My favorites | Sign in
Project Home
READ-ONLY: This project has been archived. For more information see this post.
Search
for
  Advanced search   Search tips   Subscriptions
Issue 57: TouchXML: UTF8 string with non-latin chars appears wrong after parsing
1 person starred this issue and may be notified of changes. Back to list
Status:  Fixed
Owner:  ----
Closed:  May 2009


 
Reported by yurypetr...@gmail.com, May 1, 2009
What steps will reproduce the problem?
1. Init CXMLDocument with some UTF8 string having non-Latin characters. I
tried to parse a Russian website this way. The website is using CP1251
encoding, so I converted the NSData with the html page to NSString using
stringWithData:encoding. The string looked great (I saw Russian chars as
Russian chars in XCode).
2. Try to parse the CXMLDocument using XPath. 

What is the expected output? What do you see instead?

The nodes come out with Russian chars unrecognizable, i.e. they look like
ÖÑÊÀ âûøåë â ôèíàë instead.

What version of the product are you using? On what operating system?

The latest as of April 28, 2009, whatever it was.

Please provide any additional information below.

I guess, this has something to do with converting NSString to char* using
UTF8String encoding in the CXMLDocument initWithString method. Somehow, in
the end the correct encoding is lost. NSXMLDocument has no such problem,
Russian still looks Russian after being parsed.

May 1, 2009
Project Member #1 jwight
Please provide sample code and sample data, see: 
https://code.google.com/p/touchcode/wiki/BugSubmission

Thanks!
May 10, 2009
#2 jpedroso@gmail.com
Yury, John,

Attached you'll find unit tests should help to reproduce the problem. 

Yury, tests are showing that the problem only happens with CXMLDocument's initWithData:options:error:. For me, 
initWithXMLString:options:error: is working fine, contrary to what your report describes.

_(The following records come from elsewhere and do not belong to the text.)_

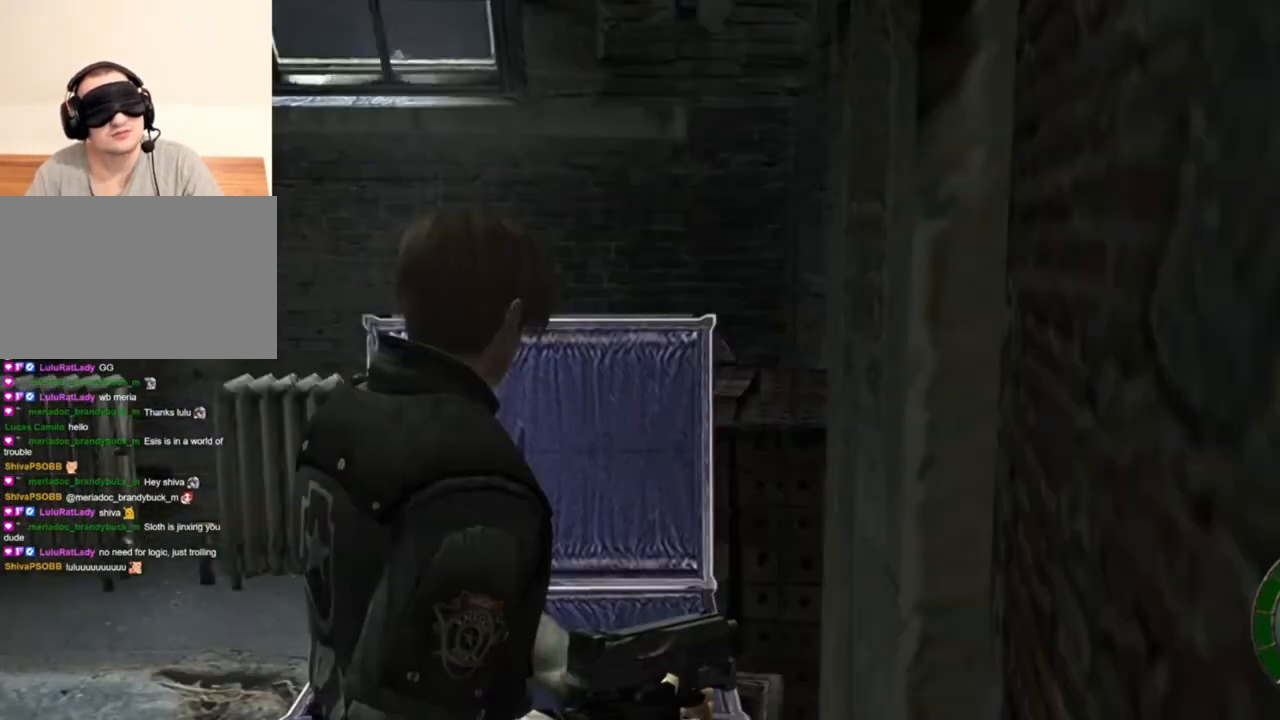
{"keys": [], "mouse": [], "events": [[17, "e", "up"], [117, "tab", "down"], [283, "tab", "up"]]}
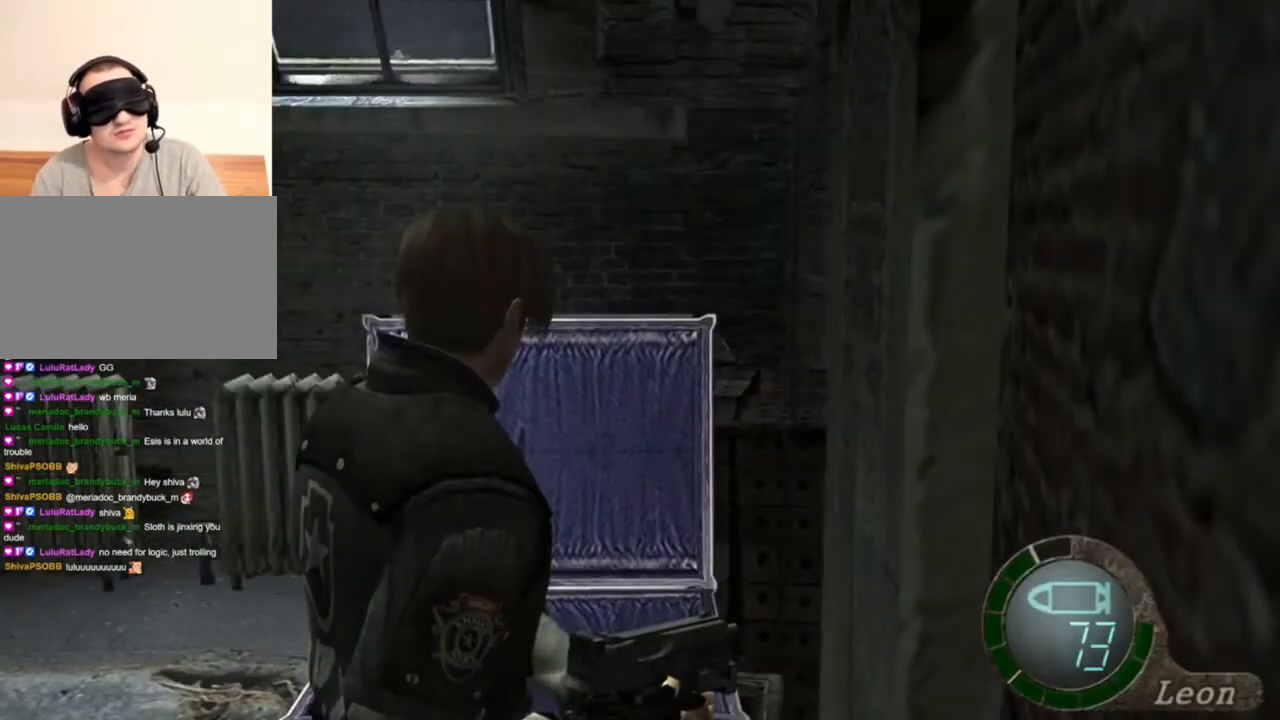
{"keys": [], "mouse": [], "events": [[183, "tab", "down"], [283, "tab", "up"]]}
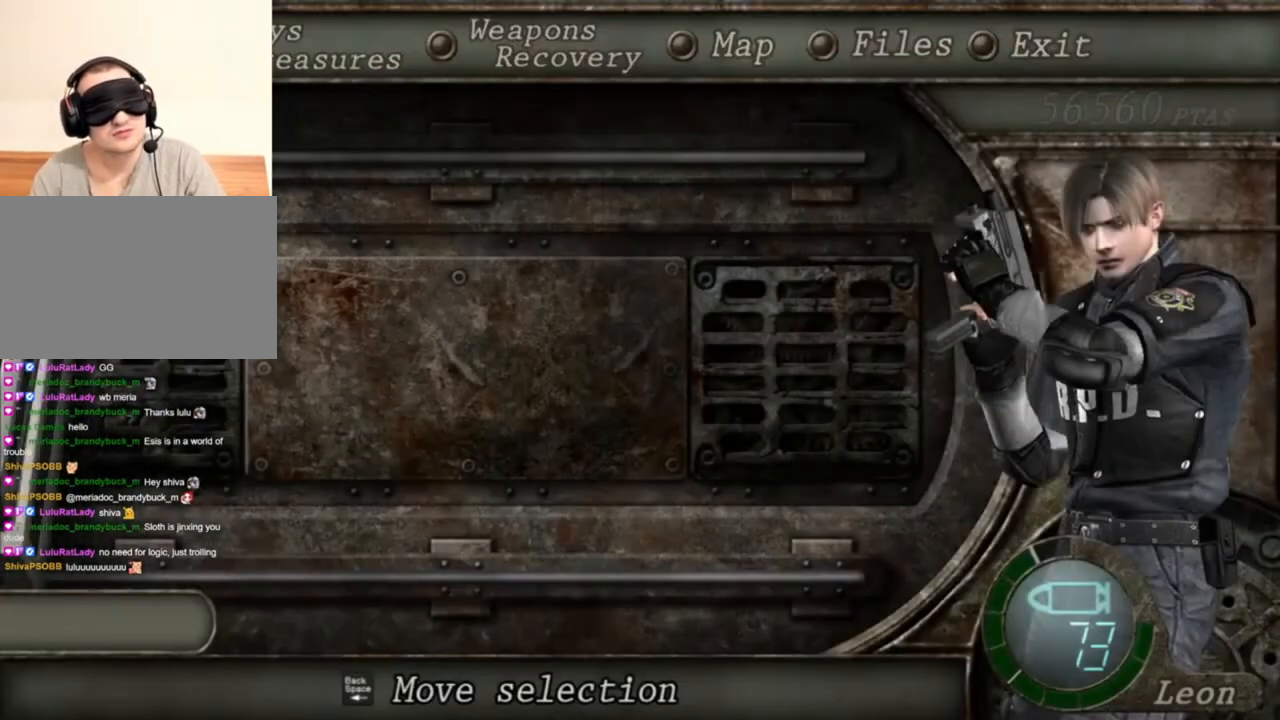
{"keys": [], "mouse": [], "events": [[217, "w", "down"], [283, "e", "down"], [283, "w", "up"], [383, "e", "up"]]}
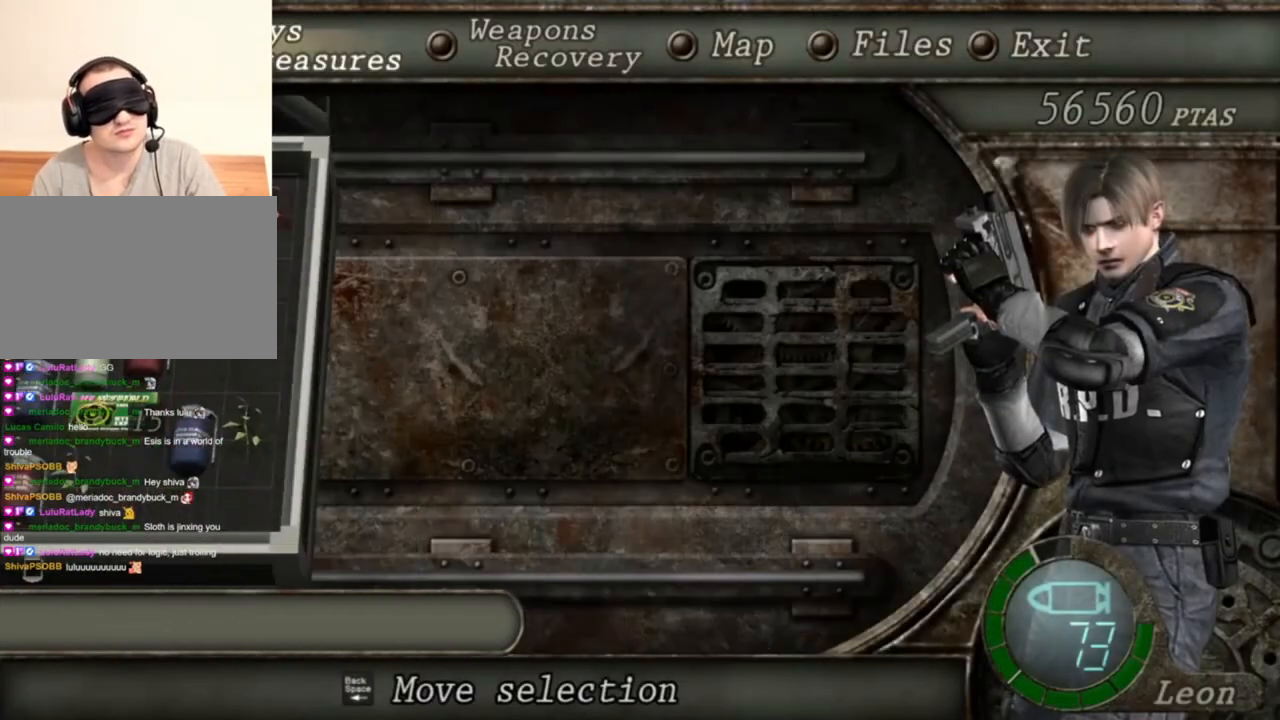
{"keys": [], "mouse": [], "events": []}
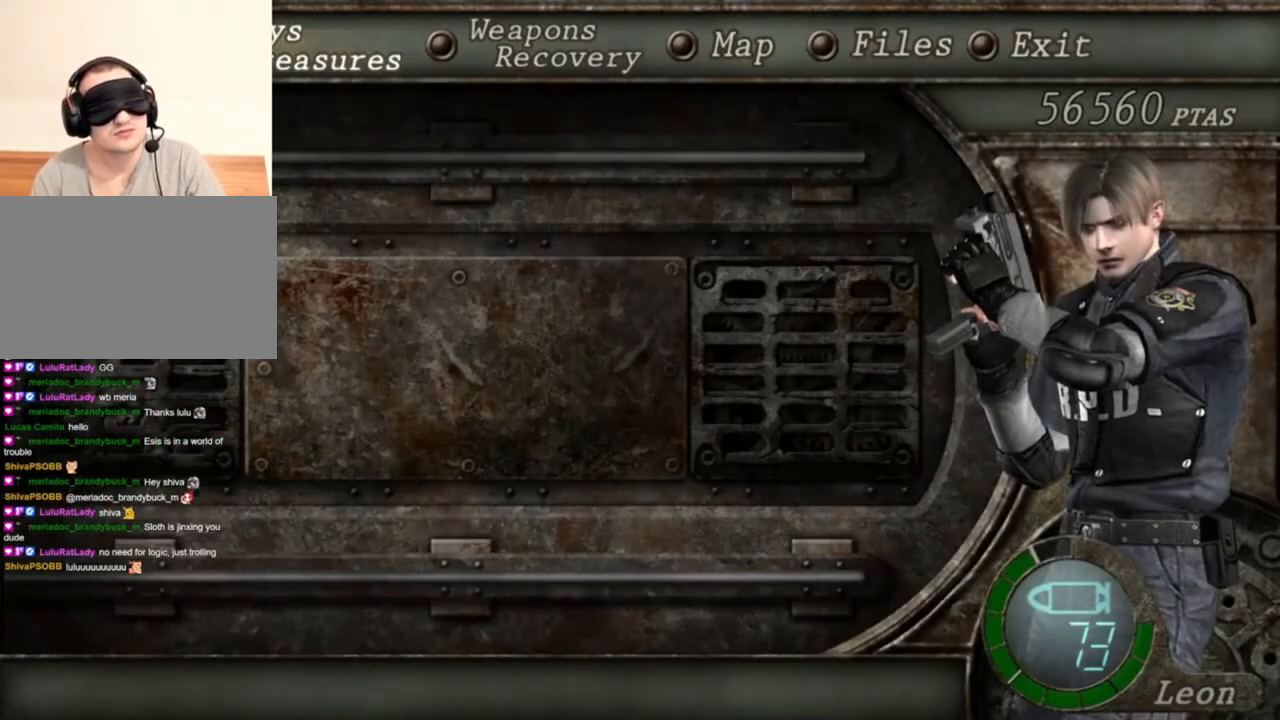
{"keys": ["s"], "mouse": [], "events": [[450, "s", "down"]]}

I went on to check NSXMLDocument. Its initWithData:options:error: doesn't parse data which isn't proper UTF-8 but 
does fine when using initWithString:options:error: much(1) like current CXMLDocument's implementation. I ain't 
seeing differences here so, this could be a won't fix in order to keep CXMLDocument 1:1 compatible with 
NSXMLDocument's API.

One workaround is to convert the NSData to NSString using the fancy encoding and then work from there. Nevertheless, as a proof of concept, I attach a patch to CXMLDocument that accepts encoding on its data initialiser in 
order to correctly parse NSData with encodings other than UTF-8. The patch is retro-compatible. 


(1) On encoding errors, current CXMLDocument actually goes on with the parsing and returns a document omitting 
the encoding error, alas NSXMLDocument return nil document and an error. This is subject for another issue, though.


EncodingTests.h
1.3 KB   View   Download
EncodingTests.m
5.0 KB   View   Download
CXMLDocument_AcceptEncoding.patch
1.7 KB   View   Download
May 13, 2009
Project Member #3 jwight
Jorge, thanks for the unit tests and new method for CXMLDocument.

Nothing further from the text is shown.